7. Practical Limitations and Generalization
TG-RAG introduces additional complexity in graph construction, multi-level indexing, and staged update propagation as compared to classic RAG pipelines. While its evaluation demonstrates strong results on financial QA tasks, domain transfer and automated fine-tuning of all retrieval and generation components remain open research areas.

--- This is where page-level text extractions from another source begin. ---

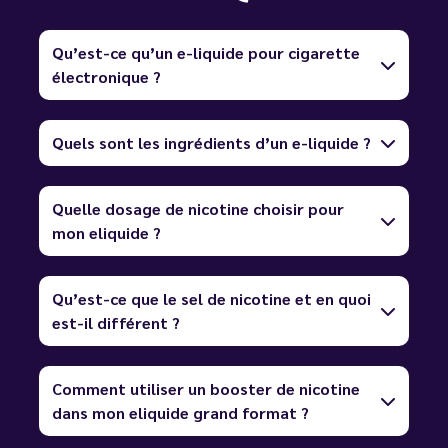
Qu’est-ce qu’un e-liquide pour cigarette
électronique ?
Quels sont les ingrédients d’un e-liquide ?
Quelle dosage de nicotine choisir pour
mon eliquide ?
Qu’est-ce que le sel de nicotine et en quoi
est-il différent ?
Comment utiliser un booster de nicotine
dans mon eliquide grand format ?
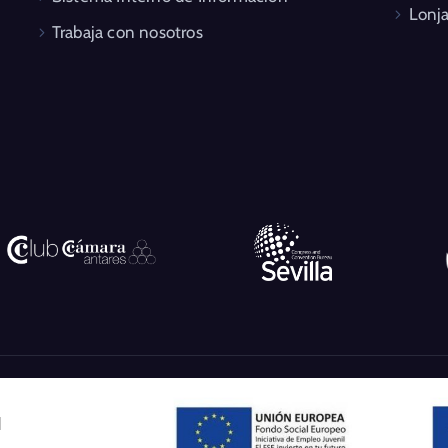
Lonja
Trabaja con nosotros
l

The modular, update-efficient temporal graph backbone suggests promising applicability to broader evolving-corpus QA tasks and other temporally-conditioned knowledge reasoning domains (Han et al., 15 Oct 2025).
A plausible implication is that such explicit, temporally-structured RAG frameworks will be increasingly critical as LLMs are deployed in settings with continuous data evolution, high granularity of time, and the need for up-to-date, time-resolved answers.